As-conatmination in Bangladesh
Geochemical investigations and scientific-technical support regarding the problem of arsenic contamination in Pabna, Bangladesh
The Federal Foreign Office states, that globally 663 million people do not have access to clean drinking water (as of 2015). Different factors can endanger drinking water quality. In some countries, drinking water with high arsenic content poses a major threat to public health. Continuous intake has several adverse health effects like increased risk of cancer. Particularly affected by this problem are countries in Asia like Bangladesh, India (West Bengal) and North China (Smedley et al., 2002).
The highly polluted ground water of Bangladesh and West Bengal is internationally recognized a major threat to the affected population (Smedley et al., 2002). To supply germ-free drinking water, groundwater was increasingly exploited as a drinking water resource by the government of Bangladesh and supporting NGOs (Harvey et al., 2002). But utilization of groundwater as drinking water led to the appearance of diseases, which eventually could be attributed to arsenic intake (Smedley et al., 2002).
The research group Hydrochemistry and Hydrogeology at the Institute of Earth Sciences (GEOW) at the University of Heidelberg has profound knowledge about the behavior of arsenic in an aquatic milieu and the geochemical processes related to arsenic sorption and mobility, based on many years of research. Following studies were conducted at five sites near Ullapara, Pabna about 120km WNW of Dhaka. Between September 2015 and April 2017 several near-surface groundwater samples were taken from private wells. Subsequently, they were analyzed in the laboratory of GEOW for arsenic and groundwater composition.

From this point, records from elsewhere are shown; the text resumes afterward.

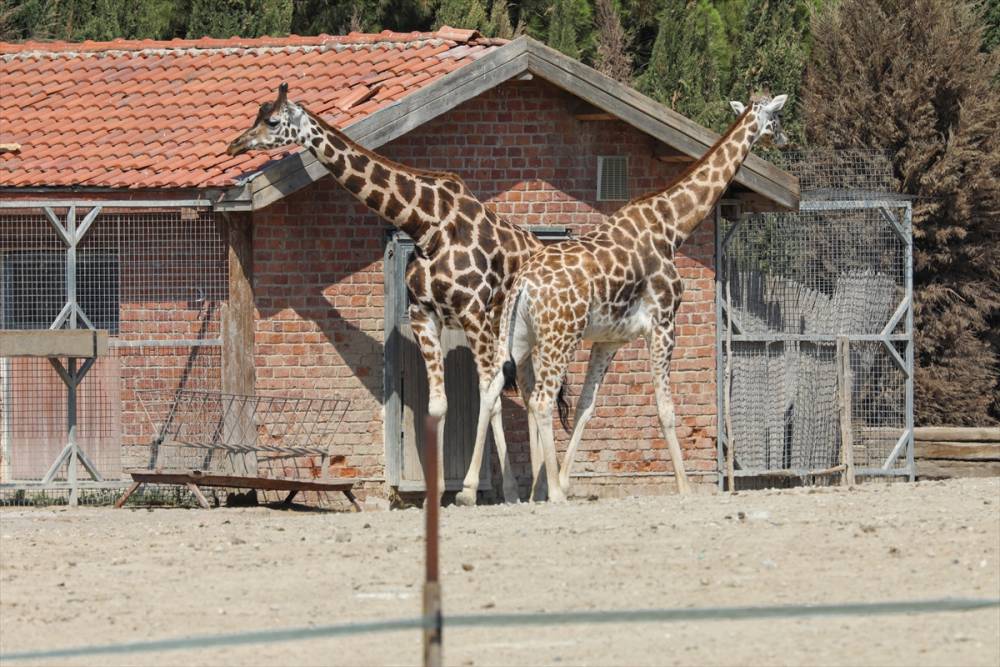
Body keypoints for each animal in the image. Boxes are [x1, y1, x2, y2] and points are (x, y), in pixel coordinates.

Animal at [227, 81, 548, 504]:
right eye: (256, 116)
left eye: (274, 121)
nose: (235, 145)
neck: (426, 225)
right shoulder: (425, 316)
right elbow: (439, 405)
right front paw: (435, 494)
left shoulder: (471, 311)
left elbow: (485, 393)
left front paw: (466, 491)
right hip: (508, 332)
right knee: (525, 393)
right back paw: (529, 490)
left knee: (526, 391)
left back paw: (538, 488)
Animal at [462, 92, 788, 500]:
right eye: (776, 118)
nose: (783, 141)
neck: (674, 225)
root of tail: (523, 284)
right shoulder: (663, 323)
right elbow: (665, 408)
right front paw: (684, 486)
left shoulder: (610, 338)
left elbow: (587, 405)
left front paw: (566, 480)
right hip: (560, 335)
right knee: (540, 400)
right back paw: (550, 494)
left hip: (520, 336)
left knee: (491, 390)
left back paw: (469, 488)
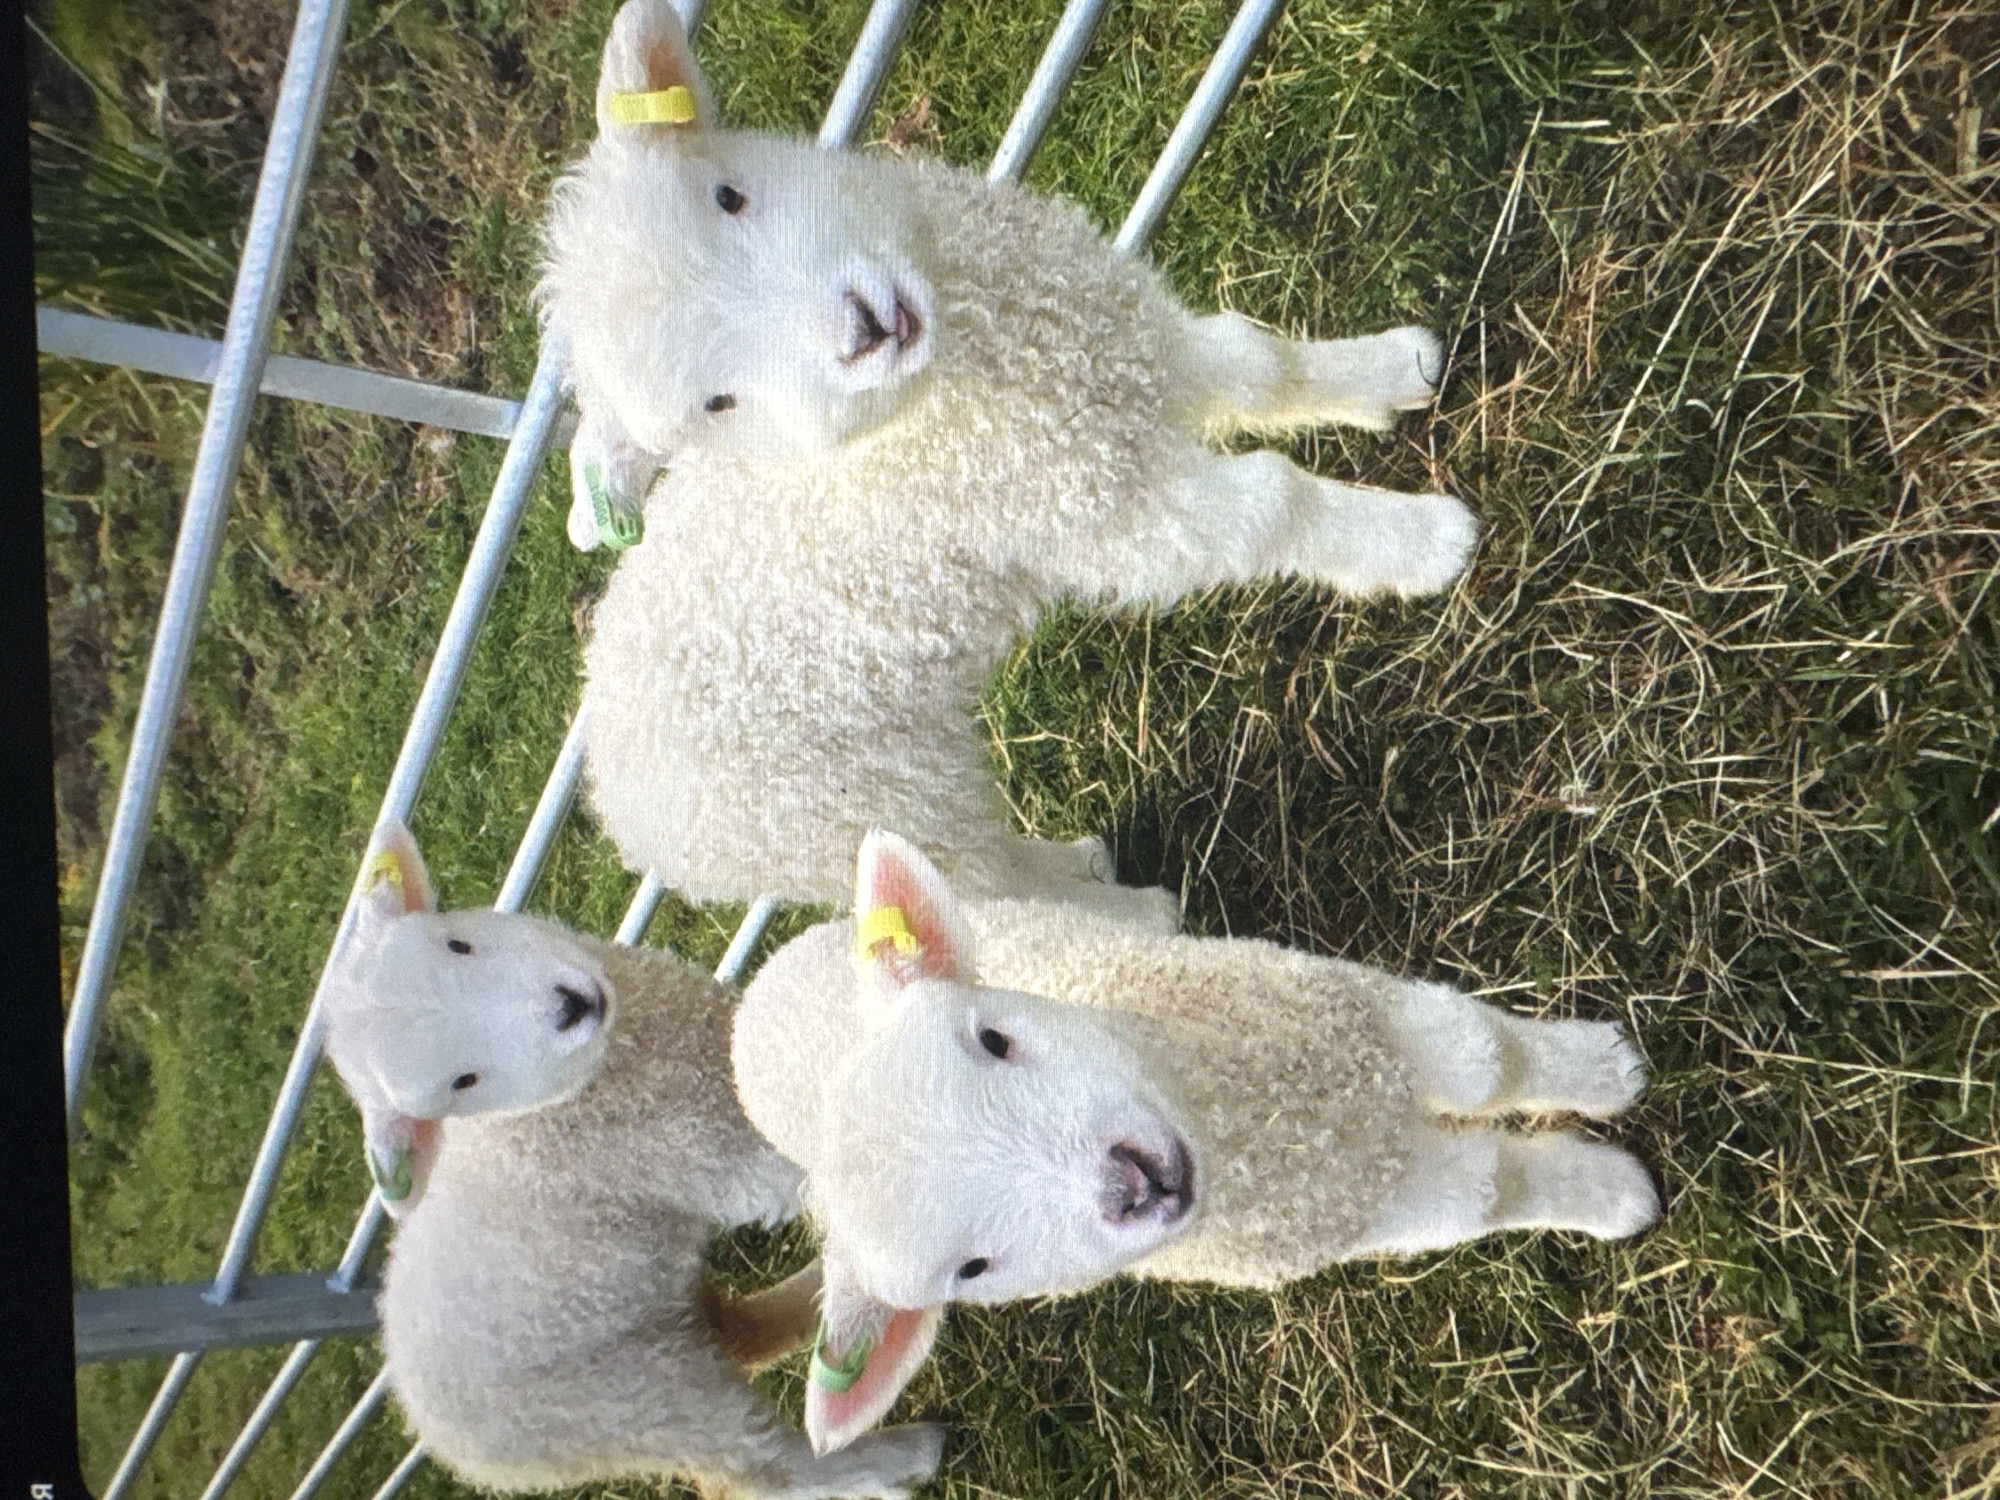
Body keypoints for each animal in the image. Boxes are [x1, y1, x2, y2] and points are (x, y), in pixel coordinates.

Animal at [320, 823, 944, 1499]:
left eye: (457, 943)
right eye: (463, 1082)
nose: (570, 1005)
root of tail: (420, 1415)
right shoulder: (705, 1158)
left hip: (655, 1324)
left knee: (736, 1334)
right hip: (627, 1398)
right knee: (755, 1467)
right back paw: (901, 1456)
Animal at [537, 0, 1481, 919]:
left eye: (729, 195)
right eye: (718, 405)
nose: (863, 329)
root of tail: (613, 797)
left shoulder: (1124, 341)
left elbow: (1258, 365)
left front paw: (1393, 370)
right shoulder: (1103, 514)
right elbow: (1272, 503)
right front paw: (1426, 545)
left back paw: (1088, 864)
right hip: (869, 806)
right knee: (992, 893)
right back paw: (1130, 914)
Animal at [731, 831, 1662, 1455]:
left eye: (992, 1036)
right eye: (970, 1271)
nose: (1132, 1184)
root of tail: (752, 1007)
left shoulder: (1356, 1007)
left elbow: (1485, 1059)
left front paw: (1604, 1069)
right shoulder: (1367, 1210)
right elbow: (1487, 1192)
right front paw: (1614, 1196)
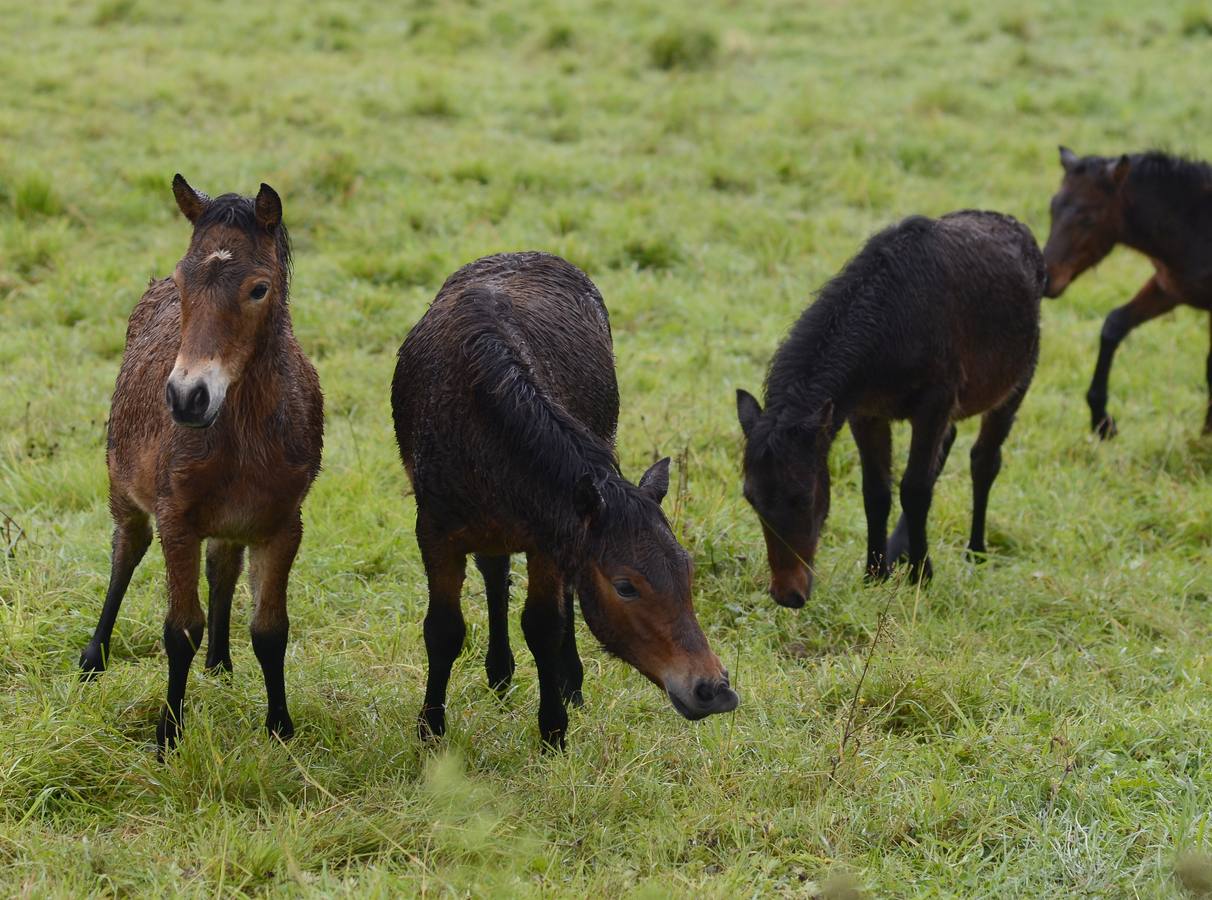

Figure 1 and 2: First sampling campaigns in 2015 and 2016 to get an understanding of the arsenic-mobilizing processes.
Figure 3 and 4: Irrigation wells were also sampled. Field tests revealed, that solved iron is precipitating quickly with addition of oxygen.
Figure 5 and 6: Sediment samples from the topsoil and deeper zones were taken to investigate the mineral composition and the sorbed amount of Arsenic.
Samples were taken at five locations in the surroundings of Ullapara, about 120km WNW of Dhaka. Comparable sampling during different seasons revealed, that most of the measured groundwater constituents (also arsenic) fluctuated insignificantly. However, phosphate and organic carbon show distinct seasonal variations with significantly elevated concentrations during rainy season. Both are known to contribute to arsenic release.
The presented projects emerged from a cooperation with the aid organization “AGAPE e.V.” in Heidelberg, which provided financing of travelling and equipment expenses as well as on-site infrastructure. During two field work campaigns two deep well drillings were supervised by GEOW staff and sediment samples were taken. In addition, the geoscientific analysis of the sampled sediments complemented the results of groundwater composition and contributed to the general process understanding. Focus of recent research projects is the exploration of anthropogenic influences on the process of arsenic release. This project is directly continued by the FAARM and AsFreeH2O project collaborations.
Three different filter-types for arsenic removal were developed, based on innovative adsorption technologies. In April 2017, they were installed for test operation at selected locations in Pabna. Follow-up inspections of functionality and potentially optimization for continuous operation are planned for fall 2017. The filter systems are developed focused on purification capacity, affordability and sustainability by designing a method that includes effective recycling of the used filter materials.
Collaborations with the University of Dhaka and the College of Ullapara have been established within the project and are intended to be intensified in the future. Through cooperation, it is intended to develop a continuous arsenic monitoring system and database.
So far, the outcome of this project has resulted in two Bachelor and three Master theses.
FAARM Marking Tubewells and taking tubewell water samples: Geochemical investigations of drinking water quality in Sylhet, Bangladesh
Within the framework of a representative field study in Sylhet, Bangladesh, the University Hospital Heidelberg (PD. Dr. med. Sabine Gabrysch) is evaluating the influence of malnutrition on child stunting. Therefore, the iron content of the drinking water will be examined. For this purpose approx. 2.000 wells used for drinking water are registered, labeled and sampled. Through the collaboration with the Institute of Earth Sciences (GEOW) additional parameters like arsenic and the complete water composition can be measured in order to derive important information about redox potential and influencing factors.
Thus, analysis costs will be shared between the University Hospital Heidelberg and the GEOW. Furthermore, the “Heidelberg Center for the Environment” (HCE) awarded a start-up funding to the project for a follow-up proposal. Recent research progress is presented in the project „Influence of human waste on arsenic release into drinking water in Bangladesh – geochemical and statistical investigations“.
The outcome of this project will contribute to the findings of the AsFreeH2O project. Additionally the location in Sylhet will be considered for the implementation of newly developed arsenic removal technologies and their social acceptance. Sylhet poses a challenging research environment due to high arsenic and high poverty.